Across the hall, the man still stared at Vic as he cranked his Johnson.
Vic kept speaking: "Entombing all this human wreckage instead of rehabilitating them to live on their own creates a permanent class of scrub-wearing zookeeper positions."
A gaggle of nurses walked the hall as though on cue. "Turn your radio down, Firth" one said. None paid attention to the old man beating off even though his bed springs were creaking. Sabian went to close the door but Vic held an arm to stop him. Sabian jumped at the guitarist's touch. "Sorry, I ---"The man across the hall, still jerking his hand under the sheets, kept a rigid eye on Vic. Vic stared right back. A pool of blood formed on the man's blanket just above his waist. The hand kept jerking. The pool grew bigger, taking up more of the white hospital blanket. Ernie and Sabian turned away. Vic just looked on.
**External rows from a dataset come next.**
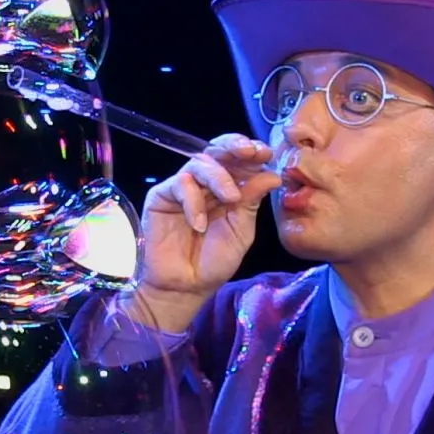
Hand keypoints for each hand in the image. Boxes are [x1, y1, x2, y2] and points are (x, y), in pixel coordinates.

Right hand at [121, 133, 281, 332]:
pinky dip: (193, 201)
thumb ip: (252, 202)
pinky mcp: (161, 196)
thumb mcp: (241, 231)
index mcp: (228, 188)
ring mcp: (183, 188)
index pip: (238, 160)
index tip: (266, 154)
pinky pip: (179, 185)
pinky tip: (199, 224)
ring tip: (231, 198)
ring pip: (200, 163)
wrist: (185, 286)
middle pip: (217, 151)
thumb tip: (272, 175)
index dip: (252, 151)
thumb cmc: (213, 261)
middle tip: (250, 152)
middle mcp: (206, 184)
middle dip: (235, 146)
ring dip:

"Look at all those useless orderlies circulating dough into the state's veins. Taxes, taxes, taxes! Not to mention the soda companies that stock the vending machines here, the food suppliers who keep any patient who can chew just barely above the line of malnutrition, the magazines for the waitingrooms and anyone who's got so many real-world cares they can escape to someone else's misery for fun. . . there's commerce everywhere, boyos! A bunch of vegetating consumers the state gets to dress and make choices for. A crucial boogeyman propping up the darkened rotting table leg of society, the real life Santa Claus which keeps everyone from expressing their true selves as society's corrupted us."
The antibacterial dispenser woman down the hall began vomiting. As with everything else, Vic ignored it.
"I mean, let's say I actually let them rehabilitate me, told them all my secrets, every dirty little thought I ever had; they'd keep me in a place like this but worse for life! I mean, why give nice things to someone who's proven not to have the cognitive capacity to enjoy them?"
A cockroach scurried from Vic's bedside table. Up the man on the bed's fingers it climbed, across his rumbling chest. Then a cough sent it jumping. The bald man coughed in a single jolt. His body still showed no signs of life. The cockroach, shaking off the human earthquake, crawled into an unflinching mouth. Vic was watching this too.
"They'd carve little Peanuts comic strips into my goddamn brain so some orderlies could get paid to wipe my balls and I wouldn't get an erection! That's how you rake in the tax dollars!"
As he said this, Ernie noticed the scar above the bald man's right eye. Cockroach shell drooled out the side of his lips.
"Get me all hooked on some chemical I'm too sedated to even pronounce. No. I'm going to be out of here in no time thanks to my buddy Jesus H. Krishna over here." He picked up the cross around his neck and kissed it, humming Hava Nagila all the while over Jethro Tull and keeping his eyes directly on his old bandmates. The cross was now covered in ointment from Vic's skin and glistened even in the dim light. Vic cringed to look at it.
"I tell you," he said, "if I had known they woulda put me here I would've just gone to the family piano, popped out that high E string and . . .”
"Look who I found!" said Vic's Mother from the doorway.
"Oh, everyone I asked for made it," Vic said with an entirely new voice.